◆ **What is expected**: Please repeat, from the entries that follow, the lines from the one containing "12 178 20.16" through the one containing "106 398 5.36" exactly, adding nothing.

Saved data entries
*****

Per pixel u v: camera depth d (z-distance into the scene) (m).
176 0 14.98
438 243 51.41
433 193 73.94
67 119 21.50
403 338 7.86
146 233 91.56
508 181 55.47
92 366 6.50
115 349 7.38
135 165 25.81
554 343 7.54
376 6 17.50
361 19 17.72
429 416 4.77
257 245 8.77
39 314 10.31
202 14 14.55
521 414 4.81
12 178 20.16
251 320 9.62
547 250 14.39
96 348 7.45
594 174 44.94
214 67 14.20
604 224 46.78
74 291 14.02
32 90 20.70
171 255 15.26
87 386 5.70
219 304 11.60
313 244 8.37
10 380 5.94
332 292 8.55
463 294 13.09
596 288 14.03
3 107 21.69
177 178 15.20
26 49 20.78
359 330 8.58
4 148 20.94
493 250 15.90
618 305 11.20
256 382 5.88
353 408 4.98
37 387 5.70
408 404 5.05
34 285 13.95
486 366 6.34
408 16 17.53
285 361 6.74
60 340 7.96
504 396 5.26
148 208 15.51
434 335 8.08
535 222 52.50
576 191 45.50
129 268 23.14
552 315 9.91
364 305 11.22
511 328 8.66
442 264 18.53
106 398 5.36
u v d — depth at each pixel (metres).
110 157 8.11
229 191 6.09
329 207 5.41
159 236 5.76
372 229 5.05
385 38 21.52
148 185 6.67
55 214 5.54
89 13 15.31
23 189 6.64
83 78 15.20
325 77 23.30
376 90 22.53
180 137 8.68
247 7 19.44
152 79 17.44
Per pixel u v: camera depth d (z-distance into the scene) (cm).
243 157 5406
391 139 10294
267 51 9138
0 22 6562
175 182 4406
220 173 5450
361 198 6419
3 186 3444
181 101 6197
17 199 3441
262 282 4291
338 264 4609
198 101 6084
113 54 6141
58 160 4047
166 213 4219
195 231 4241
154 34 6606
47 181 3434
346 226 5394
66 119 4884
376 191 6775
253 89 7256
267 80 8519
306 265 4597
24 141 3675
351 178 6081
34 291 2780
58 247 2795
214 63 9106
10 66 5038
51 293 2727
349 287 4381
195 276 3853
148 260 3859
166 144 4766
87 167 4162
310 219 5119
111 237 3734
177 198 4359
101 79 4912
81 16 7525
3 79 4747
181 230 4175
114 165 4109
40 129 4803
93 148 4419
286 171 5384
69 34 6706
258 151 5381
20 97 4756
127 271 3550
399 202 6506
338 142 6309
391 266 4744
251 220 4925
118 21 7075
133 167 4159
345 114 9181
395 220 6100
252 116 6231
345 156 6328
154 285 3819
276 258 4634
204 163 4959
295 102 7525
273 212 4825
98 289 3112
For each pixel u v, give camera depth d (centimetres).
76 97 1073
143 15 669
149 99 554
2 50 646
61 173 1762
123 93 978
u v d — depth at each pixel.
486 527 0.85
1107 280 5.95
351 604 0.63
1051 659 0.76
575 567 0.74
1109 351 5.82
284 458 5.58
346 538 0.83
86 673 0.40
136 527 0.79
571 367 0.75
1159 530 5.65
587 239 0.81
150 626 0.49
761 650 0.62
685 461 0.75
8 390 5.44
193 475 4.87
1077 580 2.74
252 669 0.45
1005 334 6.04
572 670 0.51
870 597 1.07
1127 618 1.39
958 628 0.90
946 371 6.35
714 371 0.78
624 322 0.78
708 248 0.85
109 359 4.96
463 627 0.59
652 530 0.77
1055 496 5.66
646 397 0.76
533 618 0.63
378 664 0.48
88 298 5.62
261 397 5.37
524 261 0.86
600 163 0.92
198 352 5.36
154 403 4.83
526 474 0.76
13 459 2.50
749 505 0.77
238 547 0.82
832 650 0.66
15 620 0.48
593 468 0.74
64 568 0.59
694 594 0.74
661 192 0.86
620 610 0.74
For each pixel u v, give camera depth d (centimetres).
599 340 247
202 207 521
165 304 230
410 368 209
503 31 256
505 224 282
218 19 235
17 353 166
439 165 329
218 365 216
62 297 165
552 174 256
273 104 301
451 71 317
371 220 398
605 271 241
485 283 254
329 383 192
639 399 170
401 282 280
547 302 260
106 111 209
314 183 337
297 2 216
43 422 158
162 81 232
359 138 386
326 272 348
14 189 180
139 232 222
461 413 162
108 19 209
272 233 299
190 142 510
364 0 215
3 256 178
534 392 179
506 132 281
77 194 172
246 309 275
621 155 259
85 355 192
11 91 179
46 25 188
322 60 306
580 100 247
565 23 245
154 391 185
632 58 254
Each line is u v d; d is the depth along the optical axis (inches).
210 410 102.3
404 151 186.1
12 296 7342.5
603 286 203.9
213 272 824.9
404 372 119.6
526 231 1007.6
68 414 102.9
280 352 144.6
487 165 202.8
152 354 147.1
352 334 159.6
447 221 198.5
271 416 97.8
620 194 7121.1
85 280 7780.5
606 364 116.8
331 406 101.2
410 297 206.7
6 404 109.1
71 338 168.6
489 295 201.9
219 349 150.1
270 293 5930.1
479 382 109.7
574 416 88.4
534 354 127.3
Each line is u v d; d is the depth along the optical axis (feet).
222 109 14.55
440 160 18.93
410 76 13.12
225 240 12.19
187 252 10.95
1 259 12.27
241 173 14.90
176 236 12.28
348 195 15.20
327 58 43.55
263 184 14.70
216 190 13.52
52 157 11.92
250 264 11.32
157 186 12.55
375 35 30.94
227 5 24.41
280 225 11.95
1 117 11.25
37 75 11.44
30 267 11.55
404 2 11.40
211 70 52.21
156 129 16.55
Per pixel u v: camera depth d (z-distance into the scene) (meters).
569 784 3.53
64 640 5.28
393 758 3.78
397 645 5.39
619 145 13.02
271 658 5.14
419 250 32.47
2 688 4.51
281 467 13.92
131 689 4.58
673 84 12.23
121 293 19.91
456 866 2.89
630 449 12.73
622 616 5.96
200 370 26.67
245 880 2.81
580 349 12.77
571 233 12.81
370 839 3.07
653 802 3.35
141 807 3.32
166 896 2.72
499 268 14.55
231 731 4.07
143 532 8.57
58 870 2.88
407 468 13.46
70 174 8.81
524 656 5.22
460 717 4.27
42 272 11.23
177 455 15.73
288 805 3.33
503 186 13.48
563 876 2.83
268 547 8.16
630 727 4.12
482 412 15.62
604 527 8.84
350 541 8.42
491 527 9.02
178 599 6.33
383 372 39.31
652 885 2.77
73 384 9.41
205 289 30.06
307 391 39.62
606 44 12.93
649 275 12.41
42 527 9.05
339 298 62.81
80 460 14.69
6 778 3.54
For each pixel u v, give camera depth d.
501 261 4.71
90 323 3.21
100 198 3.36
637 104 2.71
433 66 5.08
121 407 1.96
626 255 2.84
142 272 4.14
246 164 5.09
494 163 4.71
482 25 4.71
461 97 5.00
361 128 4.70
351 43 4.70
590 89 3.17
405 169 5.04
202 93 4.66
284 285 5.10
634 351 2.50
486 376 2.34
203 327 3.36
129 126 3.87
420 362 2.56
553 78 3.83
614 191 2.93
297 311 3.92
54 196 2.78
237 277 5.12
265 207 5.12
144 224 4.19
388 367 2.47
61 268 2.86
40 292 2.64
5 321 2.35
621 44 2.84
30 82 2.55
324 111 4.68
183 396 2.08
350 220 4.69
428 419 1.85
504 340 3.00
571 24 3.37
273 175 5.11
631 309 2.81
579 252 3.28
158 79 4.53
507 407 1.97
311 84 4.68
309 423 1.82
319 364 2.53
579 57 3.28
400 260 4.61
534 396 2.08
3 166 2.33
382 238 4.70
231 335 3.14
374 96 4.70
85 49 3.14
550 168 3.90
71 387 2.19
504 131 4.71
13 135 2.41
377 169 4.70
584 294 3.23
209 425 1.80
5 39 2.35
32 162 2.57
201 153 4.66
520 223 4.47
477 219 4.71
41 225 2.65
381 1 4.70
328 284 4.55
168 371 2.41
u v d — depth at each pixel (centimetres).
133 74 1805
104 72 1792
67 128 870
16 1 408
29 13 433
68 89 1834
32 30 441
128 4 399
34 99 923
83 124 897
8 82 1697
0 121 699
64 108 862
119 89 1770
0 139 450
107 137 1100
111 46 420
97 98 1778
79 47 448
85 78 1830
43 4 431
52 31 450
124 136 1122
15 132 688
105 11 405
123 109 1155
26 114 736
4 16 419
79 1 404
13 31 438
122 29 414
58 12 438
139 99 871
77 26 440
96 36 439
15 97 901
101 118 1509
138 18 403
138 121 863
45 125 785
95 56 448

*****

◆ **Answer for this exercise**:
12 178 20.16
251 320 9.62
547 250 14.39
96 348 7.45
594 174 44.94
214 67 14.20
604 224 46.78
74 291 14.02
32 90 20.70
171 255 15.26
87 386 5.70
219 304 11.60
313 244 8.37
10 380 5.94
332 292 8.55
463 294 13.09
596 288 14.03
3 107 21.69
177 178 15.20
26 49 20.78
359 330 8.58
4 148 20.94
493 250 15.90
618 305 11.20
256 382 5.88
353 408 4.98
37 387 5.70
408 404 5.05
34 285 13.95
486 366 6.34
408 16 17.53
285 361 6.74
60 340 7.96
504 396 5.26
148 208 15.51
434 335 8.08
535 222 52.50
576 191 45.50
129 268 23.14
552 315 9.91
364 305 11.22
511 328 8.66
442 264 18.53
106 398 5.36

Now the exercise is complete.